EXTRACT PROVIDED
=== Section Start ===

Unlike those of other countries, Germany's insurance market is characterized by a high number of insurance providers, including a handful of gigantic corporations. Profound changes will be necessary to secure the survival chances of the smaller market players and prevent monopolization of the market in the hands of a few large companies with deep pockets. Yet it's the small and medium-sized companies who are able to reorganize and adapt – much more quickly than the sluggish structures of the heavy hitters. Any company willing and able to muster the courage and rigor that any serious shot at digitization demands will be able to leave the big corporations in the dust and start building a solid foundation for the future.
1. Modern decision-making and oversight structures
Never-ending innovation and flexibility is possible only with agile project management and fast decision-making. The decision-makers and oversight bodies of the insurance companies need to find ways to serve their functions without standing in the way of new developments. Management and executive boards ought to be using modern, data-based tools and methods as a matter of course. Rather than putting politicians in executive positions, we need capable, enterprising experts at the reins who know how to learn from mistakes quickly and move on – how to fail to get better.

=== Section End ===

QUESTIONS TO ANSWER
**1.** In the text on Germany's insurance market, what distinguishes that market from those of other countries?
**2.** Pick up the text on Germany's insurance market after its final sentence and continue it.

DATA SHOWN

=== Section Start ===

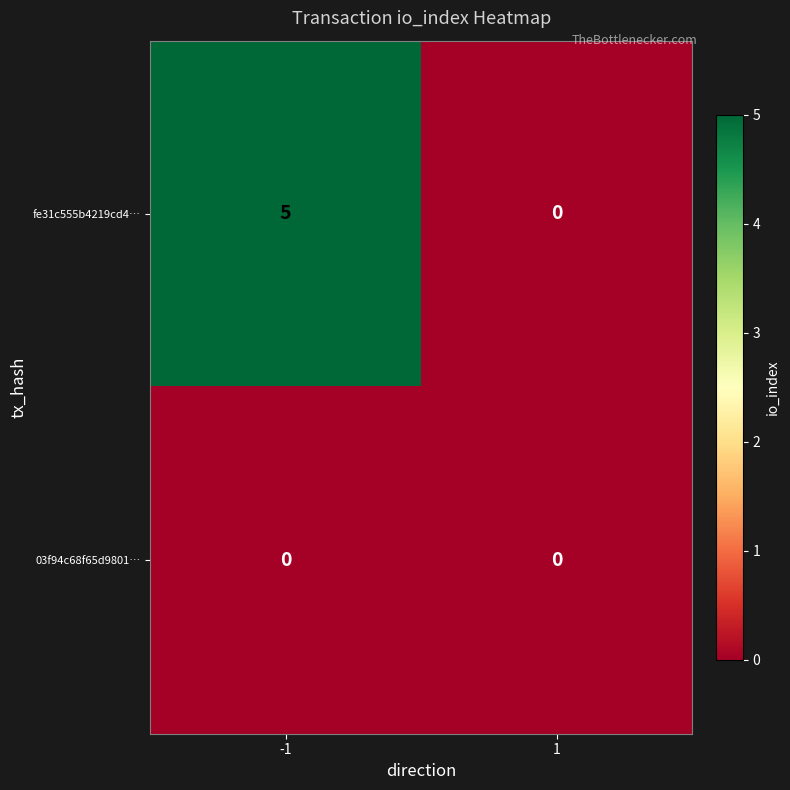

Which series has the largest total across all categories?

fe31c555b4219cd4…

=== Section End ===

ANSWERS FOR EACH ITEM
**1.** It has a high number of insurance providers, including a handful of gigantic corporations.

**2.**
This study by McKinsey's Paris office, entitled "Unlocking Success in Digital Transformations", provides impressive evidence to back up this analysis.
2. A quantum leap in technology
The internal IT departments of the insurance industry are too busy with operating and maintaining the existing infrastructure; they lack the skills necessary to implement state-of-the-art technologies and solutions. And while the external system providers do have configurable standard solutions at their disposal, often those solutions are not yet suited to the purposes of modern e-commerce. The market should be concentrating on the few modern providers who offer service-oriented IT systems with feature-rich interfaces and combining them intelligently with the future-capable solutions of successful insurtech companies.
3. Interdisciplinary product and project development
Nearly every division and department of the conventional insurers ought to be dissolved and reformed into interdisciplinary product and project teams. Under this approach, the isolated department silos of yesteryear would be transformed into service centers tasked with facilitating and overseeing the work of the development teams by providing technical, organizational and staff support. Interdisciplinary, self-directed organizational structures promote goal-oriented, efficient working and greater acceptance of responsibility in the individual. In addition, they create solutions that continue developing in response to the demands of consumers and sales partners.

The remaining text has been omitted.